====== RECORDS FOR THE TASK ======
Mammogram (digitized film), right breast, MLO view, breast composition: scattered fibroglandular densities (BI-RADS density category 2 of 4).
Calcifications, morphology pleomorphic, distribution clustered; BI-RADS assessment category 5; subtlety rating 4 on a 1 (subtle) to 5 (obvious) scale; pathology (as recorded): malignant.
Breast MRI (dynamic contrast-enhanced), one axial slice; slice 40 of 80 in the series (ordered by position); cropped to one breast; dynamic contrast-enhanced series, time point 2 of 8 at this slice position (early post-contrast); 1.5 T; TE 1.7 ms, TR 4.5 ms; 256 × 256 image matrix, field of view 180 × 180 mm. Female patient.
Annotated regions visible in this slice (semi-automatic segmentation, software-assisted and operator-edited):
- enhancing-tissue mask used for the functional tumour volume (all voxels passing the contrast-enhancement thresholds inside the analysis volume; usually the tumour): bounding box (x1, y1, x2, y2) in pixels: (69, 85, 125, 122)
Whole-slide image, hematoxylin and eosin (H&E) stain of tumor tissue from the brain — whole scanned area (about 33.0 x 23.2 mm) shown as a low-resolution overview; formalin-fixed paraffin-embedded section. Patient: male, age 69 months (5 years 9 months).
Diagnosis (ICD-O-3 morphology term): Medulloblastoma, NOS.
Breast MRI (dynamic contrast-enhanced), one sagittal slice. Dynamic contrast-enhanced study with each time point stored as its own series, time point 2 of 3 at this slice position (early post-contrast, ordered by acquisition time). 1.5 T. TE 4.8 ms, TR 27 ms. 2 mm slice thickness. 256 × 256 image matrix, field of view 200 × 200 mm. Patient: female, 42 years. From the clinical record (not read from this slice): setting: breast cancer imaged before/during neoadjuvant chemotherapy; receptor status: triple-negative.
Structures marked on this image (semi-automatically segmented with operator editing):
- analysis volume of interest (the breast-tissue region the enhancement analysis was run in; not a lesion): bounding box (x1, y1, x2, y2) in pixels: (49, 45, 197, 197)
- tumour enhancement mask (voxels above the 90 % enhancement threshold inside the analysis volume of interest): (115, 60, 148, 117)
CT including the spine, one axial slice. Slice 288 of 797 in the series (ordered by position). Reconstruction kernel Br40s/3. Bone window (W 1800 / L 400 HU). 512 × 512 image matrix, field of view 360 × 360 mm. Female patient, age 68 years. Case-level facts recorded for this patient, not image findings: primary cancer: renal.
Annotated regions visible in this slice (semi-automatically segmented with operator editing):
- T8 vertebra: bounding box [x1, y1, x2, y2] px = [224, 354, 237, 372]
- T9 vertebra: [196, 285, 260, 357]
======
EXERCISE OBJECTIVE
Find each line in the records holding the string "analysis" and show it.

THE COMPLETED TASK
- enhancing-tissue mask used for the functional tumour volume (all voxels passing the contrast-enhancement thresholds inside the analysis volume; usually the tumour): bounding box (x1, y1, x2, y2) in pixels: (69, 85, 125, 122)
- analysis volume of interest (the breast-tissue region the enhancement analysis was run in; not a lesion): bounding box (x1, y1, x2, y2) in pixels: (49, 45, 197, 197)
- tumour enhancement mask (voxels above the 90 % enhancement threshold inside the analysis volume of interest): (115, 60, 148, 117)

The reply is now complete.